The decline of solar thermal technology is evident internationally: Irena notes that global investments in this technology fell to $12.1 billion in 2024, marking the lowest level since 2013.
In this context of rapidly evolving technologies, Morocco is reassessing its energy choices. The country, long regarded as a pioneer in CSP thanks to Noor Ouarzazate, is now reevaluating its priorities. According to a new report from the International Renewable Energy Agency (Irena) and the Climate Policy Initiative (CPI), the country is increasingly moving toward photovoltaic projects that include storage.
The study highlights several technical and economic obstacles associated with certain CSP projects. Noor III stands out as a significant example: in 2024, this plant experienced multiple outages and malfunctions in its storage system, resulting in a nine-month shutdown and estimated losses of $47 million. In a sector where operational stability influences investor interest, such incidents have major consequences. CSP remains a demanding and more expensive technology, while photovoltaic solutions gain competitiveness.
The report also mentions the case of Noor Midelt I, a hybrid project originally intended as a CSP-PV setup for 800 MW and valued at $2 billion. Despite securing a power purchase agreement, its progress is experiencing “significant delays.” Authorities are now considering replacing the CSP component with photovoltaic systems and/or hybrid systems that incorporate battery storage.
Subsequent phases follow the same logic: according to Irena, Noor Midelt 2 and 3 were awarded in 2024 as PV + battery projects, rather than as hybrid configurations including CSP.
This redirection is driven by two key factors:
– a marked reduction in photovoltaic costs over the past decade,
– rapid development of large-capacity batteries.

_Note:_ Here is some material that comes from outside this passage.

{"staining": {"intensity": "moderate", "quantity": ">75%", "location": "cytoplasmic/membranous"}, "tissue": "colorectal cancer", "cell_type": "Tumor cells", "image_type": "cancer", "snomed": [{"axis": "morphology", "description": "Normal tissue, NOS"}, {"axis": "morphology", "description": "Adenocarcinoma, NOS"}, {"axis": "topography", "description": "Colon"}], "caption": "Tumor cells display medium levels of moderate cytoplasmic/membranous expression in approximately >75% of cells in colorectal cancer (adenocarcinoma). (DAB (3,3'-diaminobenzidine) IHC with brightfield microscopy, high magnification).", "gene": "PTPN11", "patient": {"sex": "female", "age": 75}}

Morocco is not an isolated case. Irena emphasizes that, aside from China— which accounts for 87% of CSP capacity reaching financial closure between 2023 and 2024— the sector faces several challenges: high investments, construction times four times longer than for photovoltaic systems, less expensive PV-storage solutions, and limited institutional support. Spain illustrates this situation: its tender for 220 MW of CSP in 2022 awarded no projects, and the country has postponed its goal of reaching 4.8 GW of CSP capacity from 2025 to 2030.
In parallel, photovoltaic technology is attracting most global capital. The report indicates that the sector attracted $554 billion in investments in 2024, an increase of 49% compared to 2022-2023, representing 69% of the total dedicated to renewable energy. The technology benefits from a sustained decrease in costs, bolstered by significant production capacity, particularly in China, which drives module prices down.